Guess which group was shackled, some men in their underwear, arrested SWAT-style by rifle-carrying officers and paraded in public on body cams?

Newman, once a law clerk for Supreme Court Justice Samuel Alito, said in court that DeSantis doesn’t believe that there are systemic injustices in the United States.

Hard to believe of a Yale and Harvard graduate.

Then, Newman stretched the truth with his own interpretation of woke: “To me, it means someone who believes that there are systemic injustices in the criminal justice system, and on that basis, they can decline to fully enforce and uphold the law.”

Again, linking Blackness with lawlessness. But at least Newman answered questions.

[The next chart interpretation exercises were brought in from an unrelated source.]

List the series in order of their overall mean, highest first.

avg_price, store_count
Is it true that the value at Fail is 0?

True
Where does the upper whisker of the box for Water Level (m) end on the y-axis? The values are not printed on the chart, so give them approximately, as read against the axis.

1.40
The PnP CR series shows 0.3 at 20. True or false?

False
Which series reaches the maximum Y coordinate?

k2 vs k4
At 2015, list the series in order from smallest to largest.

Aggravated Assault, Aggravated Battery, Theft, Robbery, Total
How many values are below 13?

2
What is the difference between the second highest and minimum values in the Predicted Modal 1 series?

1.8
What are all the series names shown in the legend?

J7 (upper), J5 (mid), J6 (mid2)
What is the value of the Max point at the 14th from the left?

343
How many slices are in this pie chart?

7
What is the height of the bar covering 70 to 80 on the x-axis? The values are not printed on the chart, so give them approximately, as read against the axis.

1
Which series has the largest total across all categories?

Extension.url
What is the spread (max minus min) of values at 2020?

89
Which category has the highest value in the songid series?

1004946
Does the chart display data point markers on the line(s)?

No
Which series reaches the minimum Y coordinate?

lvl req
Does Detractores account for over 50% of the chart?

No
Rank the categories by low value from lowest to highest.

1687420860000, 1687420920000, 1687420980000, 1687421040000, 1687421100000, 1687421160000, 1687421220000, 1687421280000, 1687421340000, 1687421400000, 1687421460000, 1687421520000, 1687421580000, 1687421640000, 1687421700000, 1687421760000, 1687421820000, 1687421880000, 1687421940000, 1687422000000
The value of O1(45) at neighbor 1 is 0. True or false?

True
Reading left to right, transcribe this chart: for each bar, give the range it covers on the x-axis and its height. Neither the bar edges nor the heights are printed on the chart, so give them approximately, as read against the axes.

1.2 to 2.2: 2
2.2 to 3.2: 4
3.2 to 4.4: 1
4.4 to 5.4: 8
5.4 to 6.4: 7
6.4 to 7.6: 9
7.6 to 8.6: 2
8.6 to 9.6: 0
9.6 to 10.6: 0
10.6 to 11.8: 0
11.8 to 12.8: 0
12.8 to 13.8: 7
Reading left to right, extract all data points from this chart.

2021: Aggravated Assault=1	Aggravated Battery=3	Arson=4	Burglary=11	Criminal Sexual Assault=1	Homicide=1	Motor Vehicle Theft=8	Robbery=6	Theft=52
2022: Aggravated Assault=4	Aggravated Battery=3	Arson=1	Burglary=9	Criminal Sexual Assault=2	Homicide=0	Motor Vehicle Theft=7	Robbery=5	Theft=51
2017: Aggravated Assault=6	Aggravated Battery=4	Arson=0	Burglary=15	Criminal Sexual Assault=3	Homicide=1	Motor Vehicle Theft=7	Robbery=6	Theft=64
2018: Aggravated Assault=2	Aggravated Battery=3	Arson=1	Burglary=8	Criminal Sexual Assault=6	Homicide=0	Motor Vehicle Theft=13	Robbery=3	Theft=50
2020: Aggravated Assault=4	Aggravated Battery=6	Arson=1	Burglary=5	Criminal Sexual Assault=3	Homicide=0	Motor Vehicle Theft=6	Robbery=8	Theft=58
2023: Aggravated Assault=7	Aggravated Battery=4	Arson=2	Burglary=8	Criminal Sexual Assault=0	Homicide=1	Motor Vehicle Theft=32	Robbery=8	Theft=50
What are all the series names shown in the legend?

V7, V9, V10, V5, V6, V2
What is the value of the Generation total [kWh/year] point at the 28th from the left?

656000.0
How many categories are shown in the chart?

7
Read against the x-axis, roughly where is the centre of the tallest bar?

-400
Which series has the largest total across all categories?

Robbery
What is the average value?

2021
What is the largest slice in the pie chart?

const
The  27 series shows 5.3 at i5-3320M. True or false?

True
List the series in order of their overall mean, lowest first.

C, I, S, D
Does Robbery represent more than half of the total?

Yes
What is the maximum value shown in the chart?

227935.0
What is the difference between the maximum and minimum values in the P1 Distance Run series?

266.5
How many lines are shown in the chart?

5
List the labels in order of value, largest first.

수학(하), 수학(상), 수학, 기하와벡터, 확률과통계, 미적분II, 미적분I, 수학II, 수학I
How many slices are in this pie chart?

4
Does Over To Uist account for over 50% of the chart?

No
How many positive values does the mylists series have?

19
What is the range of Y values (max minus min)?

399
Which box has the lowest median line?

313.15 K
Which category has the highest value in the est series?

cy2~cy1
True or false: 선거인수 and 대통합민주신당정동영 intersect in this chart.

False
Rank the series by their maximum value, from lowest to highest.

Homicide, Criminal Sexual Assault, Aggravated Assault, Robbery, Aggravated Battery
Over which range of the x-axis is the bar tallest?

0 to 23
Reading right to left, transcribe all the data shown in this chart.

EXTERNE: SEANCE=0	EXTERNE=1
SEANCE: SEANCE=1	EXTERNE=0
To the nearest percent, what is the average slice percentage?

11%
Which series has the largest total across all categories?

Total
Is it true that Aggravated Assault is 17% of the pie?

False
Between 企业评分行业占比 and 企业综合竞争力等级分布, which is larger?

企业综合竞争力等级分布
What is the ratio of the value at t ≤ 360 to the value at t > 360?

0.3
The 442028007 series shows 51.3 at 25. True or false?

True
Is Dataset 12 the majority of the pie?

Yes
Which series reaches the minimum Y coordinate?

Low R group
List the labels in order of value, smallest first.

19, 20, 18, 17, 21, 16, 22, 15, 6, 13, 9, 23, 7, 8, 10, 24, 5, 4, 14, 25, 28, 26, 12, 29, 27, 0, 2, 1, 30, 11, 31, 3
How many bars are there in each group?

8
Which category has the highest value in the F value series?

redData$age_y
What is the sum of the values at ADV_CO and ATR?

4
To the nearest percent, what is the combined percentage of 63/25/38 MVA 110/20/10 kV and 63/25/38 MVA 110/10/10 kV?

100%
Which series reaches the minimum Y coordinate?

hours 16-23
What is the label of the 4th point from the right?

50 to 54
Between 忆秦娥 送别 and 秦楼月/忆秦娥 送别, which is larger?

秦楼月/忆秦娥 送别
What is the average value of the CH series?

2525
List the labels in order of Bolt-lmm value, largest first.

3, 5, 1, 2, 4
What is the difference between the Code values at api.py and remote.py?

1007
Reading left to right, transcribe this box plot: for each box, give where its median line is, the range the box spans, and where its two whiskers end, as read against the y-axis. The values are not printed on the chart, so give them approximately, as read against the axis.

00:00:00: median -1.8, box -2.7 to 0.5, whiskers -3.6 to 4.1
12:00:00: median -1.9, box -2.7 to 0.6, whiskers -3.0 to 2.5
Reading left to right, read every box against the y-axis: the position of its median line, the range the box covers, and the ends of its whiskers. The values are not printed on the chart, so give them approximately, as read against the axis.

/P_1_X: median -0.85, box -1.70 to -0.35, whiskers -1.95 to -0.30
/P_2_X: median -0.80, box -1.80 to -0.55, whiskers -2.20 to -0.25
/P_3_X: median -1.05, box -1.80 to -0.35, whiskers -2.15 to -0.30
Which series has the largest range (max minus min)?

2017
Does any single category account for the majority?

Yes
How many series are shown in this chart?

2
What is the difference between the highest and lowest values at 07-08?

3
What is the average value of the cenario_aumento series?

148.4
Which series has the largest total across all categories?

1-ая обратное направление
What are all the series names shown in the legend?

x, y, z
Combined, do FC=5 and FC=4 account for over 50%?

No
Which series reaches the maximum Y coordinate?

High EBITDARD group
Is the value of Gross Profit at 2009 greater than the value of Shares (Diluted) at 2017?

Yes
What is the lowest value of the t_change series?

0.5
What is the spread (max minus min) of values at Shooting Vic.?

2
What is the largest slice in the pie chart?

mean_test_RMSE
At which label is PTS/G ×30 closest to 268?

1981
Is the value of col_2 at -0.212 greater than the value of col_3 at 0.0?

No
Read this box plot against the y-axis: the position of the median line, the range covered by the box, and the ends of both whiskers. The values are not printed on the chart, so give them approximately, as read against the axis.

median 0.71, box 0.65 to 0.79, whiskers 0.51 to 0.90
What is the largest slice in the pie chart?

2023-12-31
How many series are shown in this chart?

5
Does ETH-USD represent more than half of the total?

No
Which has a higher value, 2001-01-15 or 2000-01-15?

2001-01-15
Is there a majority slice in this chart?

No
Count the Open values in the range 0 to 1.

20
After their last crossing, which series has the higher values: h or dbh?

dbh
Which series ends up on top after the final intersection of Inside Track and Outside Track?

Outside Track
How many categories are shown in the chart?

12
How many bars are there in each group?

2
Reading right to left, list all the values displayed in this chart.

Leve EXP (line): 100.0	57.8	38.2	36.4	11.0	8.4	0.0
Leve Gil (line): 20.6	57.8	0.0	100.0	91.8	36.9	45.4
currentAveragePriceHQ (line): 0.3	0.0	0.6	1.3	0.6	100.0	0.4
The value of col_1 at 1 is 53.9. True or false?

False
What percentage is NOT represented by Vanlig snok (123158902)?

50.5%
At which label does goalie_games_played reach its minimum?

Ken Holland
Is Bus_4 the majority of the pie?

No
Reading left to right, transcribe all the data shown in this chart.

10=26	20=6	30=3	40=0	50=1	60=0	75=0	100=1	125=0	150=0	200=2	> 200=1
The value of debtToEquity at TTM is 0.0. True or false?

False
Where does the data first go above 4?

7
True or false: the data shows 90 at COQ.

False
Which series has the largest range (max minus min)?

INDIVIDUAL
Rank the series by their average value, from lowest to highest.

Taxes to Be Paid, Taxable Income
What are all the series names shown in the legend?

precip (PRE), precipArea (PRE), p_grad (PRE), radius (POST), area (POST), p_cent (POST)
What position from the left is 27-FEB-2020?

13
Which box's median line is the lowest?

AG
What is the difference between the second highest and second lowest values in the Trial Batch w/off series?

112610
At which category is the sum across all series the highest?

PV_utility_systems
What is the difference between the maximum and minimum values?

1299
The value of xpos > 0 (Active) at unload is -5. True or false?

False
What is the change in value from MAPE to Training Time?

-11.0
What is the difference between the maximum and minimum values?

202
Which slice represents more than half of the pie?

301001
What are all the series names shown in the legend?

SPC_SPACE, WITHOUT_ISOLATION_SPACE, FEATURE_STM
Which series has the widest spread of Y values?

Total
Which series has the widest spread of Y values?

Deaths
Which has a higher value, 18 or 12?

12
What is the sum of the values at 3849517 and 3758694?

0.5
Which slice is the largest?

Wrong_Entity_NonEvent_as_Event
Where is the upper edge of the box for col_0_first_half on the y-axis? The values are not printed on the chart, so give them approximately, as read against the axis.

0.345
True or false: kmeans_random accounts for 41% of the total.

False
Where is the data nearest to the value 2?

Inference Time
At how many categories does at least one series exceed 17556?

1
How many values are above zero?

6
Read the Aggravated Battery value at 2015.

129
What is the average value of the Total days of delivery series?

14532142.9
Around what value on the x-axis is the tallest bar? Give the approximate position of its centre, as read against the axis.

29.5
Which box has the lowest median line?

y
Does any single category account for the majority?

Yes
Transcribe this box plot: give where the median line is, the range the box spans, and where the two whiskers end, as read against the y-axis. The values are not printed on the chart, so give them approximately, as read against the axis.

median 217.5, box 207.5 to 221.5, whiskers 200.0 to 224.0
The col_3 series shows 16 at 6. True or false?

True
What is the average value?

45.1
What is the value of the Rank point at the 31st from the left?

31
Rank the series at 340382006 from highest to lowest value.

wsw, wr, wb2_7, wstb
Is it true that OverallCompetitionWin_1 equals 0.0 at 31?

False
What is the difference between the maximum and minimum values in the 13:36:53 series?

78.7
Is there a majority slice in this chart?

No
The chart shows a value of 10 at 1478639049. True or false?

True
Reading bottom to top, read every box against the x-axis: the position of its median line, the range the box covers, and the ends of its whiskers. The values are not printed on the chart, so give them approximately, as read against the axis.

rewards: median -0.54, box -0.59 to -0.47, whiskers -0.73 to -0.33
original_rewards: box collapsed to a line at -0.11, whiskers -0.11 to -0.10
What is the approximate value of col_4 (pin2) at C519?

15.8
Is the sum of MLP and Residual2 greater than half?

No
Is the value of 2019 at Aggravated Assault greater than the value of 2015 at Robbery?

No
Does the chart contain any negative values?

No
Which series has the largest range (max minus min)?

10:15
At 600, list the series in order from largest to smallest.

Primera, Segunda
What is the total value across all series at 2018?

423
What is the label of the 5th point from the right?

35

I had no such luck with DeSantis’ media reps.

“We have neither the time nor the desire to contribute to your opinion columns,” spokesman Bryan Griffin said in an email. “Please consider this response to stand in perpetuity.”

Does the “we” include the governor? I asked.

No answer.

Anti-woke costs Floridians

Anti-woke doesn’t come cheap.

Whether he’s policing Disney World’s diversity policies or persecuting college professors, DeSantis’ “anti-woke” obsession is costing the state government $17 million dollars in legal fees from the 15 lawsuits the new laws have drawn.

In addition to the Warren trial, which, as of this writing, hadn’t been decided, he had lost, at least partially, a challenge to his “Stop Wrongs to Our Kids and Employees Act” restricting how race-related concepts can be taught at universities.

It may, in the long run, also cost him the presidency.

There’s a huge difference between appealing to a white supremacist base in his home state and becoming the more moderate candidate that a post-Jan. 6, post-Trump America seems to prefer.

He’s also foolishly leading the state as if it were constantly in a state of war — and he’s scaring people who invest here.

Susan, a Northeast snowbird, bought a second home in Florida before COVID and planned to retire here with her husband, whose health requires warmer weather. They invested thinking Florida was a purple state.

But DeSantis scares her.

“How comfortable will a couple of proudly ‘woke Yankees’ be in Florida? I take DeSantis’ claim that ‘Florida is where woke goes to die,’ as a threat, and I personally have no interest in even spending winters there,” she writes me. “If it was up to me, I would not even step foot in Florida, given its current political climate.”

As a DeSantis watcher and recipient of his voters’ criticism, I know exactly what the governor’s anti-woke agenda means and his motivation: Stoking the base to constantly generate headlines that elevate his national profile: More Trumpian than Trump, but preppy racist.

Considering that DeSantis has turned his anti-Black agenda into Florida law, he makes the ex-president’s crass “my African American friend” seem mild.

As for definition: If we know that woke, in DeSantis’ mind, refers to Black, then it “comes to die” here means the erasure of Blackness in Florida. And that makes all of us who care about Black history, want to read about it, learn it or teach it “the woke mob.”

The governor isn’t wearing the pointy white hood of African American studies textbooks.

But, given his aggressive racist behavior, does he need to?

Fabiola Santiago is a columnist for the Miami Herald.